5. Ads and Links Stuff
If you spot ads on viona.space, that’s Google AdSense doing its thing. I don’t control what pops up—could be mops, could be mattresses—so if they’re rubbish, don’t blame me. I might get a few pennies if you click, but I’m not here pushing anything. Same goes for links—if I point you to https://viona.space/ or some random site I’ve stumbled on (like a recipe or a craft idea), it’s just for fun. I’m not paid to link ‘em (unless AdSense says otherwise), and I can’t promise they’re perfect. Click at your own risk—internet’s a wild west out there.
6. Who Owns What
All the words, stories, and daft moments here—like the time I glued my fingers together mid-DIY or Luna trashed my freshly ironed sheets—are mine. Legally, that’s my intellectual property, copyright and all. I’ve scribbled it from my Manchester kitchen, usually with a cold tea and a pile of laundry glaring at me. You can’t nick it, tweak it, or sell it as yours—fair’s fair. Read it, enjoy it, tell your nan about it, but don’t swipe it. If you’ve got pics or comments you send me (say, via jerimpeter491@gmail.com), I’ll assume I can share ‘em on the blog unless you say otherwise—just with a “ta” to you, of course.

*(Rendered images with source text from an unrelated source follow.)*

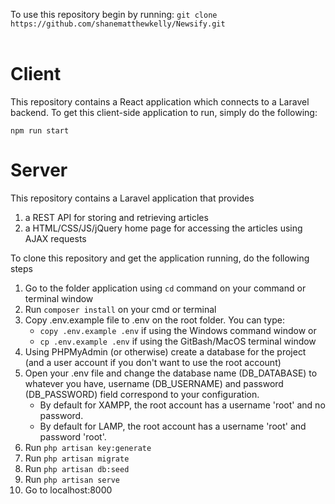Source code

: To use this repository begin by running: `git clone https://github.com/shanematthewkelly/Newsify.git`
<br>
<br>

# Client

This repository contains a React application which connects to a Laravel backend.
To get this client-side application to run, simply do the following:

<pre><code>npm run start</code></pre>

# Server

This repository contains a Laravel application that provides

1. a REST API for storing and retrieving articles
2. a HTML/CSS/JS/jQuery home page for accessing the articles using AJAX requests

To clone this repository and get the application running, do the following steps

1. Go to the folder application using `cd` command on your command or terminal window
2. Run `composer install` on your cmd or terminal
3. Copy .env.example file to .env on the root folder. You can type:
   - `copy .env.example .env` if using the Windows command window or
   - `cp .env.example .env` if using the GitBash/MacOS terminal window
4. Using PHPMyAdmin (or otherwise) create a database for the project (and a user account if you don't want to use the root account)
5. Open your .env file and change the database name (DB_DATABASE) to whatever you have, username (DB_USERNAME) and password (DB_PASSWORD) field correspond to your configuration.
   - By default for XAMPP, the root account has a username 'root' and no password.
   - By default for LAMP, the root account has a username 'root' and password 'root'.
6. Run `php artisan key:generate`
7. Run `php artisan migrate`
8. Run `php artisan db:seed`
9. Run `php artisan serve`
10. Go to localhost:8000
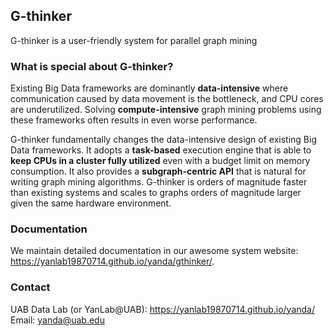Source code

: ## G-thinker
G-thinker is a user-friendly system for parallel graph mining

### What is special about G-thinker?
Existing Big Data frameworks are dominantly **data-intensive** where communication caused by data movement is the bottleneck, and CPU cores are underutilized. Solving **compute-intensive** graph mining problems using these frameworks often results in even worse performance.

G-thinker fundamentally changes the data-intensive design of existing Big Data frameworks. It adopts a **task-based** execution engine that is able to **keep CPUs in a cluster fully utilized** even with a budget limit on memory consumption. It also provides a **subgraph-centric API** that is natural for writing graph mining algorithms. G-thinker is orders of magnitude faster than existing systems and scales to graphs orders of magnitude larger given the same hardware environment.

### Documentation
We maintain detailed documentation in our awesome system website: https://yanlab19870714.github.io/yanda/gthinker/.

### Contact
UAB Data Lab (or YanLab@UAB): https://yanlab19870714.github.io/yanda/
Email: yanda@uab.edu
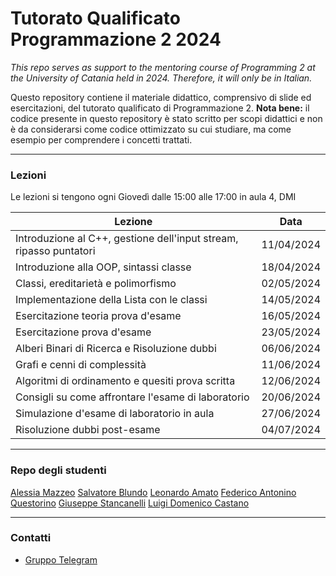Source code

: # Tutorato Qualificato Programmazione 2 2024

_This repo serves as support to the mentoring course of Programming 2 at the University of Catania held in 2024. Therefore, it will only be in Italian._

Questo repository contiene il materiale didattico, comprensivo di slide ed esercitazioni, del tutorato qualificato di Programmazione 2.
**Nota bene:** il codice presente in questo repository è stato scritto per scopi didattici e non è da considerarsi come codice ottimizzato su cui studiare, ma come esempio per comprendere i concetti trattati.

---

### Lezioni

Le lezioni si tengono ogni Giovedì dalle 15:00 alle 17:00 in aula 4, DMI

| Lezione                                                   | Data       |
| --------------------------------------------------------- | ---------- |
| Introduzione al C++, gestione dell'input stream, ripasso puntatori | 11/04/2024 |
| Introduzione alla OOP, sintassi classe | 18/04/2024 |
| Classi, ereditarietà e polimorfismo | 02/05/2024 |
| Implementazione della Lista con le classi | 14/05/2024 |
| Esercitazione teoria prova d'esame | 16/05/2024 |
| Esercitazione prova d'esame | 23/05/2024 |
| Alberi Binari di Ricerca e Risoluzione dubbi | 06/06/2024 |
| Grafi e cenni di complessità | 11/06/2024 |
| Algoritmi di ordinamento e quesiti prova scritta | 12/06/2024 |
| Consigli su come affrontare l'esame di laboratorio | 20/06/2024 |
| Simulazione d'esame di laboratorio in aula | 27/06/2024 |
| Risoluzione dubbi post-esame | 04/07/2024 |

---

### Repo degli studenti

[Alessia Mazzeo](https://github.com/mazzeoalessia/Programmazione2)
[Salvatore Blundo](https://github.com/sb-347/PROGRAMMAZIONE2)
[Leonardo Amato](https://github.com/leonardo0503/tutorato-prog2)
[Federico Antonino Questorino](https://github.com/DiscoHalo0/Prog2-tutorato.git)
[Giuseppe Stancanelli](https://github.com/Giuseppe-code/Programmazione-2.git)
[Luigi Domenico Castano](https://github.com/luigicast0408/Programmazione-II)

---

### Contatti
- [Gruppo Telegram](https://t.me/+CmBdQcu1bVhiMDA0)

7. My Limits (Liability, That Is)
I’m chuffed if you love viona.space, but if something goes pear-shaped—like the site crashes, an ad’s wonky, or your cat knocks over a vase cos you were distracted reading—I’m not liable. No damages, no lawsuits, no “Olivia owes me a tenner” vibes. Same if you try a hack and it backfires (glitter in the washing machine? Been there). I’m doing my best, but tech’s temperamental, and I’m not a superhero. Use the blog knowing it’s “as is”—warts, typos, and all.
8. Changes to These Terms
I can tweak these terms whenever I need to—like if Google AdSense gets picky or I spill tea on the laptop and rethink life. I’ll slap a “Last Updated” date at the bottom so you know what’s fresh. Check back if you’re curious, but I won’t be emailing you every time I fiddle with a comma. Keep using the site after a change, and it’s like you’ve nodded “yep, still in.”
9. Where the Rules Come From
This blog’s run from my little corner of Manchester, UK, so if anything legal pops up (hope it doesn’t!), it’s under UK law. Not that I’m expecting a courtroom showdown over a blog about folding towels—just saying. Let’s keep it chill—no need for barristers over a bit of décor chat.
10. If Things Go Wrong
If viona.space goes down (server hiccups, me forgetting to pay the hosting bill), I’ll sort it when I can. No promises on it being perfect 24/7—tech’s a gremlin sometimes. I can also bin any content I don’t fancy—like if someone’s being a troll in the comments (if I ever add ‘em). It’s my blog, my rules, but I’ll keep it fair.
11. Getting in Touch
Questions about this? Or just wanna natter about why ironing’s secretly fun? Email me at jerimpeter491@gmail.com. I’m not a robot—I’m a real person, usually juggling a mop and a biscuit—so replies might take a day or two. If I’m slow, blame Luna—she’s a menace. I’d love to hear from you, though—makes this feel like a proper chat.
12. Final Bit
That’s the lot! Viona.space is me having a laugh, sharing what I’ve picked up from years of faffing with homes, and hoping it sparks something for you. No big promises, no hidden catches—just a blog from a lass who’s burned too many pies and still loves her space. Stick around, try a tip, and let’s make your home ace together.
Cheers for reading this far—you’re a trooper!